芸術家はこれを精神表現、芸術とする。芸術表現の術を持たぬ人、あるいは芸として精神表現するに至らない、いわるゆ普通の人が偶発的に<自らの弱さの居所を探す>とき、それを正確に表現する芸術に出会えると、人は救われる。人は第一に極めて個人的なことを芸術に期待している。芸術家たる所以は、弱さの表現であり、それがどれだけ普遍的で個人的かに尽きる。

 

崎山蒼志が、16歳でどれだけ人生経験を積んでいるかは重要では無い。彼の身の回りの出来事、社会、自分の心に、敏感であるか?ということだ。彼の人生の中で起きた小さな出来事は個人的なことだが、自らの心が卒倒するような弱さの根源を、彼は普遍的かつ的確に表現する。

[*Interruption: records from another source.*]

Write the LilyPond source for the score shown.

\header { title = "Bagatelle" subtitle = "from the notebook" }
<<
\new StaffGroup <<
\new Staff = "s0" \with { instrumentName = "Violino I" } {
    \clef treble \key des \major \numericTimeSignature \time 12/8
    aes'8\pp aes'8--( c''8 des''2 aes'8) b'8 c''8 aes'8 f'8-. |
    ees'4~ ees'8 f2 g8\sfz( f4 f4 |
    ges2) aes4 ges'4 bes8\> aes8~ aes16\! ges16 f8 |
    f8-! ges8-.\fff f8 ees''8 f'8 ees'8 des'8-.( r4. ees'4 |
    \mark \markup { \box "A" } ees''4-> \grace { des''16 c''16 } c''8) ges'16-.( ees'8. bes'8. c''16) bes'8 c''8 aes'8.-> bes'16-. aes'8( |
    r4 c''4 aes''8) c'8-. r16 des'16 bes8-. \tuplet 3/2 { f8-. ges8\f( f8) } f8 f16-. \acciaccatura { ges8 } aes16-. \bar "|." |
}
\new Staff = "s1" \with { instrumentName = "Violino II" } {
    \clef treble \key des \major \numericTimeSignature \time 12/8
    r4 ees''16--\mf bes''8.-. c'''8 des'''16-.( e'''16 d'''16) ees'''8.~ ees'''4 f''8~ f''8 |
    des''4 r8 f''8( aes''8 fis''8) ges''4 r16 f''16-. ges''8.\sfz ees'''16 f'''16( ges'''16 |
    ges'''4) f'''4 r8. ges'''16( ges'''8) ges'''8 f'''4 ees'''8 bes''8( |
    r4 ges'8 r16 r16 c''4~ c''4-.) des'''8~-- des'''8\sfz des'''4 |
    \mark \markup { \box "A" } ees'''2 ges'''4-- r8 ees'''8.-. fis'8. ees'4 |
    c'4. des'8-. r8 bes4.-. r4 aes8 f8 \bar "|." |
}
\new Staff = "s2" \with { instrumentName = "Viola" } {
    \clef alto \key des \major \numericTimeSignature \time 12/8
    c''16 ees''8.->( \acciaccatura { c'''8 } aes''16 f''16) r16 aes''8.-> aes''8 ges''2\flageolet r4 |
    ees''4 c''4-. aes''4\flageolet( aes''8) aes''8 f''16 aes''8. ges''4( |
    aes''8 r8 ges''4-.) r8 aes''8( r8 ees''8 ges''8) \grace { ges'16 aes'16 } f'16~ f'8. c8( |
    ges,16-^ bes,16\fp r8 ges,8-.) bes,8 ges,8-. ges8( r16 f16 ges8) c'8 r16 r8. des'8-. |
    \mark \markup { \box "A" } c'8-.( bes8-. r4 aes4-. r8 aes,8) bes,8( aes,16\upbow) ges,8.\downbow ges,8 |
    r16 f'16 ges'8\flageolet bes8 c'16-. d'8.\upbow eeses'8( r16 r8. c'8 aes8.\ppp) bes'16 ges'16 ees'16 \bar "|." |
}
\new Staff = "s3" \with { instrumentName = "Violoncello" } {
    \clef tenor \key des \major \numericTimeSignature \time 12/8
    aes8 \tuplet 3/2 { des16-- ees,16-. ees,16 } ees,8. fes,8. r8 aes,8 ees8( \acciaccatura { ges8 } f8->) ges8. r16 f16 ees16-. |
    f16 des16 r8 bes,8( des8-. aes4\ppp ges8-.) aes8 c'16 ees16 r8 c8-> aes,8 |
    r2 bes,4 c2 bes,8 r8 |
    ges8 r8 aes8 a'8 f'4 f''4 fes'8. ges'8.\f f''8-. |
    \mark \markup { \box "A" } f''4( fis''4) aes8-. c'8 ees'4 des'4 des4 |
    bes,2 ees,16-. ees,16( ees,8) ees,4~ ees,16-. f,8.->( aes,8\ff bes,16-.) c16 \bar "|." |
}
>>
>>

『五月雨』の歌詞の「あなた」は、崎山蒼志にとっての「あなた」ではない。彼が詩う、「意味のない<僕ら>」、にとっての「あなた」である。

年齢も経験も歌唱力も見た目も、なにもかも吹き飛ばして多くの人の心を掴む彼の音楽は、「僕ら」が言葉にできずにいる心の情況そのものであり、崎山蒼志は歌手でもシンガーソングライターでもなく、芸術家なのである。